**TEXT SHOWN**
OpenShift Installer Setup

For the following steps, change into a clean directory (for example a directory in your home).

These are the only steps which aren’t idempotent and have to be completed uninterrupted in one go. If you have to recreate the install config or any of the generated manifests you need to rerun all of the subsequent steps.

You can add more options to the install-config.yaml file. Have a look at the config example for more information.

For example, you could change the SDN from a default value to something a customer requests due to some network requirements.

  1. Prepare SSH key

    We generate a unique SSH key pair for the cluster as this gives us troubleshooting access.

    SSH_PRIVATE_KEY="$(pwd)/ssh_$CLUSTER_ID"
    export SSH_PUBLIC_KEY="${SSH_PRIVATE_KEY}.pub"
    
    ssh-keygen -C "vault@$CLUSTER_ID" -t ed25519 -f $SSH_PRIVATE_KEY -N ''
    
    vault kv put clusters/kv/${TENANT_ID}/${CLUSTER_ID}/cloudscale/ssh \
      private_key=$(cat $SSH_PRIVATE_KEY | base64 --wrap 0)
    
    ssh-add $SSH_PRIVATE_KEY
  2. Prepare install-config.yaml

    export INSTALLER_DIR="$(pwd)/target"
    mkdir -p "${INSTALLER_DIR}"
    
    cat > "${INSTALLER_DIR}/install-config.yaml" <<EOF
    apiVersion: v1
    metadata:
      name: ${CLUSTER_ID}
    baseDomain: ${BASE_DOMAIN}
    platform:
      none: {}
    pullSecret: |
      ${PULL_SECRET}
    sshKey: "$(cat $SSH_PUBLIC_KEY)"
    EOF
  3. Render install manifests (this will consume the install-config.yaml)

    openshift-install --dir "${INSTALLER_DIR}" \
      create manifests
    1. If you want to change the default "apps" domain for the cluster:

      yq w -i "${INSTALLER_DIR}/manifests/cluster-ingress-02-config.yml" \
        spec.domain apps.example.com
  4. Prepare install manifests and ignition config

    openshift-install --dir "${INSTALLER_DIR}" \
      create ignition-configs
  5. Upload ignition config

    mc cp "${INSTALLER_DIR}/bootstrap.ign" "${CLUSTER_ID}/${CLUSTER_ID}-bootstrap-ignition/"
    
    export TF_VAR_ignition_bootstrap=$(mc share download \
      --json --expire=4h \
      "${CLUSTER_ID}/${CLUSTER_ID}-bootstrap-ignition/bootstrap.ign" | jq -r '.share')

Terraform Cluster Config

Check Running Commodore for details on how to run commodore.

  1. Prepare Commodore inventory.

**DATA SHOWN**

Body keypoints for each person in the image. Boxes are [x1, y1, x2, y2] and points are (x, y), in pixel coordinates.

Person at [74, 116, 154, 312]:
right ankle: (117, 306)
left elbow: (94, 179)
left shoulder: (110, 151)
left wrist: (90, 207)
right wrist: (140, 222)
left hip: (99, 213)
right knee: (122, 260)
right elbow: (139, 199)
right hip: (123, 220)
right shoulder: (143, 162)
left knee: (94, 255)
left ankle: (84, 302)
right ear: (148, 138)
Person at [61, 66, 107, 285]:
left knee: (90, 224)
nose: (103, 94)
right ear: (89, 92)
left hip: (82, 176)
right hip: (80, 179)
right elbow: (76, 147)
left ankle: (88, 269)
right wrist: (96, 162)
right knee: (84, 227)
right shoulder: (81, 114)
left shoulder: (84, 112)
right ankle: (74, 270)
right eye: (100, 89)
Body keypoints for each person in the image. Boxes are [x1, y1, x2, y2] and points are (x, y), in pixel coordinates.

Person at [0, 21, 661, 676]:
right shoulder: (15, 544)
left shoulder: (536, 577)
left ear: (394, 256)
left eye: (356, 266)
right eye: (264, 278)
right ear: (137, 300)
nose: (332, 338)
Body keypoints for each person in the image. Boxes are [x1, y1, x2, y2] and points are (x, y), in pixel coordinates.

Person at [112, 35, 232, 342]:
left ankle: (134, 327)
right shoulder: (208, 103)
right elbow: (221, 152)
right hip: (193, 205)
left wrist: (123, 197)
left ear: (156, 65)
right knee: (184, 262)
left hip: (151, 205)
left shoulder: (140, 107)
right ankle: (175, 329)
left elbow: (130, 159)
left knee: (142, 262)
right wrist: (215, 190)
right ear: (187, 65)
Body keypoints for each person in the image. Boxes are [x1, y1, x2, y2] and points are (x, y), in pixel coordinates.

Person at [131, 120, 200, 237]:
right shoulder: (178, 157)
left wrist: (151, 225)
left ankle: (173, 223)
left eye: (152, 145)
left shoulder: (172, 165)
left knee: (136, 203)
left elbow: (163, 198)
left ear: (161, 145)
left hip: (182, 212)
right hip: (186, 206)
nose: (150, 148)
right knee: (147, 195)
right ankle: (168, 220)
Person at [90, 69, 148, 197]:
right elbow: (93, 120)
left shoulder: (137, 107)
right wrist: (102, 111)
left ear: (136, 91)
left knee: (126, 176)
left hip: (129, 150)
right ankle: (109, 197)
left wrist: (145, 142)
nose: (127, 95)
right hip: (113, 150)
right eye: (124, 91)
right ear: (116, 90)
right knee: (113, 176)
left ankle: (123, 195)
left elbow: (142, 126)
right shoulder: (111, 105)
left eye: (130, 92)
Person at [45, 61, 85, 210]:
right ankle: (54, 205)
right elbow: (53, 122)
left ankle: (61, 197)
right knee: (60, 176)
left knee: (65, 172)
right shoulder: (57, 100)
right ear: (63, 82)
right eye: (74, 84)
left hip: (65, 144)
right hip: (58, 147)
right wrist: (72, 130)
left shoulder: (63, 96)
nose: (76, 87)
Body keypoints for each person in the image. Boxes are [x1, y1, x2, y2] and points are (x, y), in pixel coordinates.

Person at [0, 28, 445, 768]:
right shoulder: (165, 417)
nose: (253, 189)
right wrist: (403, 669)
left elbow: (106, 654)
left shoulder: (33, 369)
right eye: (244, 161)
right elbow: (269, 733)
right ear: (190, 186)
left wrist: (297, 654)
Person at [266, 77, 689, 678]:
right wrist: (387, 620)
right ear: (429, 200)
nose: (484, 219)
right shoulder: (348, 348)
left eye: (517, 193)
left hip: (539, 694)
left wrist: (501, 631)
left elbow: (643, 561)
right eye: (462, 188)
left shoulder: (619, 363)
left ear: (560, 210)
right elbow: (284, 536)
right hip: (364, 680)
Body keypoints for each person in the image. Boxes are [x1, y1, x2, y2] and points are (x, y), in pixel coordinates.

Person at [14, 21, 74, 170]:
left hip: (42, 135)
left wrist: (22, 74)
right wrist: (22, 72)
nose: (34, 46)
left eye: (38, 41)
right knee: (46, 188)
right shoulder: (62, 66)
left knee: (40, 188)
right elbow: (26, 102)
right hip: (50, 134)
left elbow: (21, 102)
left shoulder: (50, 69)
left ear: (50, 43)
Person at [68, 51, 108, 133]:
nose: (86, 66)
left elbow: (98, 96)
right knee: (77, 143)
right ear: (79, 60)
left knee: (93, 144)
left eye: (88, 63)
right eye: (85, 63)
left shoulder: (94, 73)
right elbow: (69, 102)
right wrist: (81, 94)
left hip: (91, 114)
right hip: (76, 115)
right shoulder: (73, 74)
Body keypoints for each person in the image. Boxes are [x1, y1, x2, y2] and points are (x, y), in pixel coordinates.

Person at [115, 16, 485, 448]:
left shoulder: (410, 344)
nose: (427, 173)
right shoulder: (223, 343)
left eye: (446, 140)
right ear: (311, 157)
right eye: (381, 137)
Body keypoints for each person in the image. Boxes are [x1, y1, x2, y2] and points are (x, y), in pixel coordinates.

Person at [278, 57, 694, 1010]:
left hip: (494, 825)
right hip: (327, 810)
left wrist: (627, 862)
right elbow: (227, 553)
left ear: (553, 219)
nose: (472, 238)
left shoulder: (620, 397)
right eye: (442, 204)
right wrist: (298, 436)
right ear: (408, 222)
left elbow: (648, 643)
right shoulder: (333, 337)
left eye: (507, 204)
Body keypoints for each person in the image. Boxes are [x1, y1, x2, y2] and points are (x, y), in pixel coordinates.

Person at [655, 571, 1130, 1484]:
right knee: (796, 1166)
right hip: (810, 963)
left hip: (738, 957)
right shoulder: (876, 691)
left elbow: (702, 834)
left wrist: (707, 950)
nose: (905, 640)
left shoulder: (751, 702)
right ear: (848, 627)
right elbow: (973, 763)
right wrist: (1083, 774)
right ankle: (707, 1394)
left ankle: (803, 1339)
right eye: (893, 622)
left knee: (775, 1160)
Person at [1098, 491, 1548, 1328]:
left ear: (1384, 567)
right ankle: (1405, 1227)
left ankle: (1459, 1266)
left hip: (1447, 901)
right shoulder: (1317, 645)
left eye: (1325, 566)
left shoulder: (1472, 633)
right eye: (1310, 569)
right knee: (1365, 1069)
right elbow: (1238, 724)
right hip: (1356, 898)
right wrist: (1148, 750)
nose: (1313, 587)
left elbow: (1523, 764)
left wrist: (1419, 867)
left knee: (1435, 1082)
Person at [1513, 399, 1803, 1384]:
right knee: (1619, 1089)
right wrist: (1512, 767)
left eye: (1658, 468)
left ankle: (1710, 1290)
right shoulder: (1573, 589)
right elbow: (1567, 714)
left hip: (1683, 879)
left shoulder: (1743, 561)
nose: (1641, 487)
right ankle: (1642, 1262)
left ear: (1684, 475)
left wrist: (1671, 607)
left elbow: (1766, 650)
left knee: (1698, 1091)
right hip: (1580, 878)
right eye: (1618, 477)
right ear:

**AIM OF THE TASK**
Pick up the OpenShift installer setup guide after its last line, "Prepare Commodore inventory."

**ANSWER TO THIS PROBLEM**
    mkdir -p inventory/classes/
    git clone $(curl -sH"Authorization: Bearer ${COMMODORE_API_TOKEN}" "${COMMODORE_API_URL}/tenants/${TENANT_ID}" | jq -r '.gitRepo.url') inventory/classes/${TENANT_ID}
  2. Prepare Terraform cluster config

    CA_CERT=$(jq -r '.ignition.security.tls.certificateAuthorities[0].source' \
      "${INSTALLER_DIR}/master.ign" | \
      awk -F ',' '{ print $2 }' | \
      base64 --decode)
    
    pushd "inventory/classes/${TENANT_ID}/"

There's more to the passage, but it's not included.